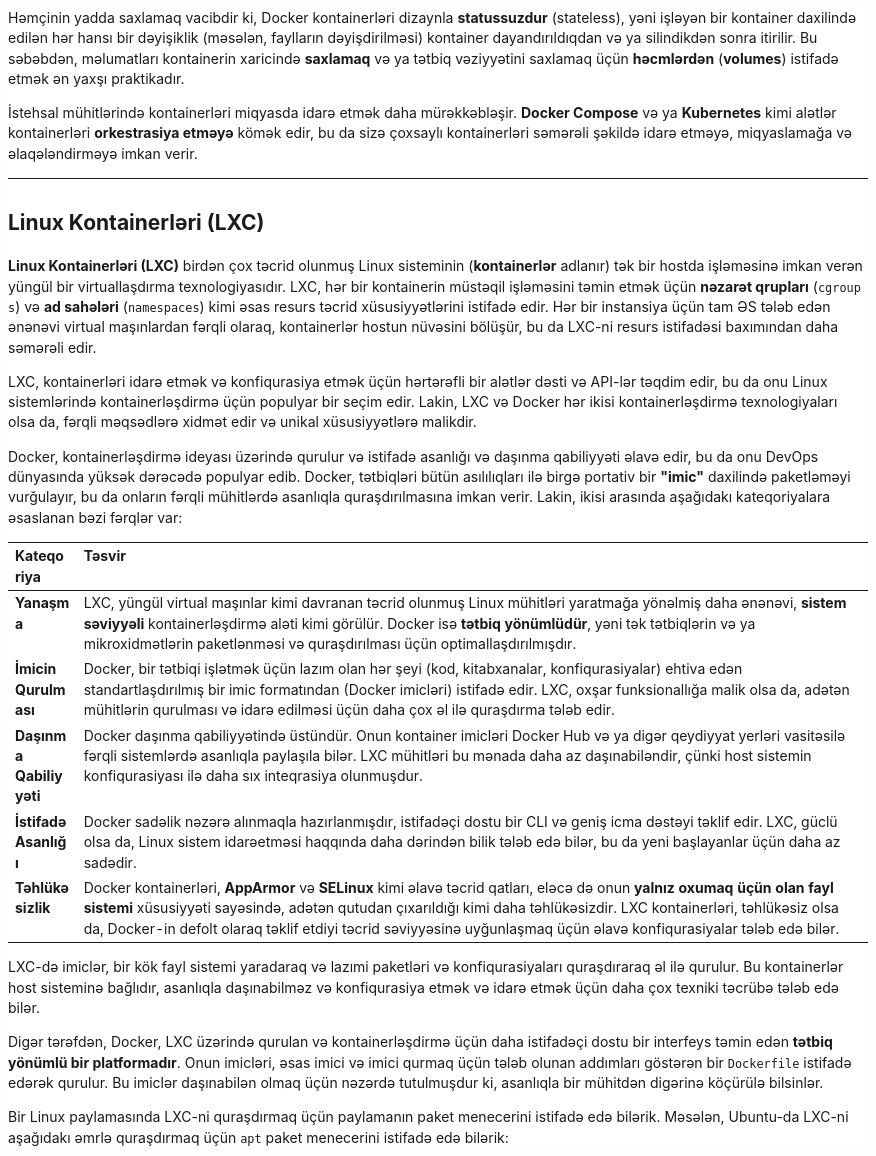Həmçinin yadda saxlamaq vacibdir ki, Docker kontainerləri dizaynla **statussuzdur** (stateless), yəni işləyən bir kontainer daxilində edilən hər hansı bir dəyişiklik (məsələn, faylların dəyişdirilməsi) kontainer dayandırıldıqdan və ya silindikdən sonra itirilir. Bu səbəbdən, məlumatları kontainerin xaricində **saxlamaq** və ya tətbiq vəziyyətini saxlamaq üçün **həcmlərdən** (**volumes**) istifadə etmək ən yaxşı praktikadır.

İstehsal mühitlərində kontainerləri miqyasda idarə etmək daha mürəkkəbləşir. **Docker Compose** və ya **Kubernetes** kimi alətlər kontainerləri **orkestrasiya etməyə** kömək edir, bu da sizə çoxsaylı kontainerləri səmərəli şəkildə idarə etməyə, miqyaslamağa və əlaqələndirməyə imkan verir.

-----

## Linux Kontainerləri (LXC)

**Linux Kontainerləri (LXC)** birdən çox təcrid olunmuş Linux sisteminin (**kontainerlər** adlanır) tək bir hostda işləməsinə imkan verən yüngül bir virtuallaşdırma texnologiyasıdır. LXC, hər bir kontainerin müstəqil işləməsini təmin etmək üçün **nəzarət qrupları** (`cgroups`) və **ad sahələri** (`namespaces`) kimi əsas resurs təcrid xüsusiyyətlərini istifadə edir. Hər bir instansiya üçün tam ƏS tələb edən ənənəvi virtual maşınlardan fərqli olaraq, kontainerlər hostun nüvəsini bölüşür, bu da LXC-ni resurs istifadəsi baxımından daha səmərəli edir.

LXC, kontainerləri idarə etmək və konfiqurasiya etmək üçün hərtərəfli bir alətlər dəsti və API-lər təqdim edir, bu da onu Linux sistemlərində kontainerləşdirmə üçün populyar bir seçim edir. Lakin, LXC və Docker hər ikisi kontainerləşdirmə texnologiyaları olsa da, fərqli məqsədlərə xidmət edir və unikal xüsusiyyətlərə malikdir.

Docker, kontainerləşdirmə ideyası üzərində qurulur və istifadə asanlığı və daşınma qabiliyyəti əlavə edir, bu da onu DevOps dünyasında yüksək dərəcədə populyar edib. Docker, tətbiqləri bütün asılılıqları ilə birgə portativ bir **"imic"** daxilində paketləməyi vurğulayır, bu da onların fərqli mühitlərdə asanlıqla quraşdırılmasına imkan verir. Lakin, ikisi arasında aşağıdakı kateqoriyalara əsaslanan bəzi fərqlər var:

| Kateqoriya | Təsvir |
| :--- | :--- |
| **Yanaşma** | LXC, yüngül virtual maşınlar kimi davranan təcrid olunmuş Linux mühitləri yaratmağa yönəlmiş daha ənənəvi, **sistem səviyyəli** kontainerləşdirmə aləti kimi görülür. Docker isə **tətbiq yönümlüdür**, yəni tək tətbiqlərin və ya mikroxidmətlərin paketlənməsi və quraşdırılması üçün optimallaşdırılmışdır. |
| **İmicin Qurulması** | Docker, bir tətbiqi işlətmək üçün lazım olan hər şeyi (kod, kitabxanalar, konfiqurasiyalar) ehtiva edən standartlaşdırılmış bir imic formatından (Docker imicləri) istifadə edir. LXC, oxşar funksionallığa malik olsa da, adətən mühitlərin qurulması və idarə edilməsi üçün daha çox əl ilə quraşdırma tələb edir. |
| **Daşınma Qabiliyyəti** | Docker daşınma qabiliyyətində üstündür. Onun kontainer imicləri Docker Hub və ya digər qeydiyyat yerləri vasitəsilə fərqli sistemlərdə asanlıqla paylaşıla bilər. LXC mühitləri bu mənada daha az daşınabiləndir, çünki host sistemin konfiqurasiyası ilə daha sıx inteqrasiya olunmuşdur. |
| **İstifadə Asanlığı** | Docker sadəlik nəzərə alınmaqla hazırlanmışdır, istifadəçi dostu bir CLI və geniş icma dəstəyi təklif edir. LXC, güclü olsa da, Linux sistem idarəetməsi haqqında daha dərindən bilik tələb edə bilər, bu da yeni başlayanlar üçün daha az sadədir. |
| **Təhlükəsizlik** | Docker kontainerləri, **AppArmor** və **SELinux** kimi əlavə təcrid qatları, eləcə də onun **yalnız oxumaq üçün olan fayl sistemi** xüsusiyyəti sayəsində, adətən qutudan çıxarıldığı kimi daha təhlükəsizdir. LXC kontainerləri, təhlükəsiz olsa da, Docker-in defolt olaraq təklif etdiyi təcrid səviyyəsinə uyğunlaşmaq üçün əlavə konfiqurasiyalar tələb edə bilər. |

LXC-də imiclər, bir kök fayl sistemi yaradaraq və lazımi paketləri və konfiqurasiyaları quraşdıraraq əl ilə qurulur. Bu kontainerlər host sisteminə bağlıdır, asanlıqla daşınabilməz və konfiqurasiya etmək və idarə etmək üçün daha çox texniki təcrübə tələb edə bilər.

Digər tərəfdən, Docker, LXC üzərində qurulan və kontainerləşdirmə üçün daha istifadəçi dostu bir interfeys təmin edən **tətbiq yönümlü bir platformadır**. Onun imicləri, əsas imici və imici qurmaq üçün tələb olunan addımları göstərən bir `Dockerfile` istifadə edərək qurulur. Bu imiclər daşınabilən olmaq üçün nəzərdə tutulmuşdur ki, asanlıqla bir mühitdən digərinə köçürülə bilsinlər.

Bir Linux paylamasında LXC-ni quraşdırmaq üçün paylamanın paket menecerini istifadə edə bilərik. Məsələn, Ubuntu-da LXC-ni aşağıdakı əmrlə quraşdırmaq üçün `apt` paket menecerini istifadə edə bilərik:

#### [WRITTEN TASK]
Recast the stretch from the start of the rows above through the line that contains "LXC, kontainerləri idarə" as a Markdown table with the columns No. and Line, numbering each line and skipping blank ones. Leave the pictures out.

#### [SOLUTION TO THIS TASK]
| No. | Line |
|---|---|
| 1 | Həmçinin yadda saxlamaq vacibdir ki, Docker kontainerləri dizaynla **statussuzdur** (stateless), yəni işləyən bir kontainer daxilində edilən hər hansı bir dəyişiklik (məsələn, faylların dəyişdirilməsi) kontainer dayandırıldıqdan və ya silindikdən sonra itirilir. Bu səbəbdən, məlumatları kontainerin xaricində **saxlamaq** və ya tətbiq vəziyyətini saxlamaq üçün **həcmlərdən** (**volumes**) istifadə etmək ən yaxşı praktikadır. |
| 2 | İstehsal mühitlərində kontainerləri miqyasda idarə etmək daha mürəkkəbləşir. **Docker Compose** və ya **Kubernetes** kimi alətlər kontainerləri **orkestrasiya etməyə** kömək edir, bu da sizə çoxsaylı kontainerləri səmərəli şəkildə idarə etməyə, miqyaslamağa və əlaqələndirməyə imkan verir. |
| 3 | ----- |
| 4 | ## Linux Kontainerləri (LXC) |
| 5 | **Linux Kontainerləri (LXC)** birdən çox təcrid olunmuş Linux sisteminin (**kontainerlər** adlanır) tək bir hostda işləməsinə imkan verən yüngül bir virtuallaşdırma texnologiyasıdır. LXC, hər bir kontainerin müstəqil işləməsini təmin etmək üçün **nəzarət qrupları** (`cgroups`) və **ad sahələri** (`namespaces`) kimi əsas resurs təcrid xüsusiyyətlərini istifadə edir. Hər bir instansiya üçün tam ƏS tələb edən ənənəvi virtual maşınlardan fərqli olaraq, kontainerlər hostun nüvəsini bölüşür, bu da LXC-ni resurs istifadəsi baxımından daha səmərəli edir. |
| 6 | LXC, kontainerləri idarə etmək və konfiqurasiya etmək üçün hərtərəfli bir alətlər dəsti və API-lər təqdim edir, bu da onu Linux sistemlərində kontainerləşdirmə üçün populyar bir seçim edir. Lakin, LXC və Docker hər ikisi kontainerləşdirmə texnologiyaları olsa da, fərqli məqsədlərə xidmət edir və unikal xüsusiyyətlərə malikdir. |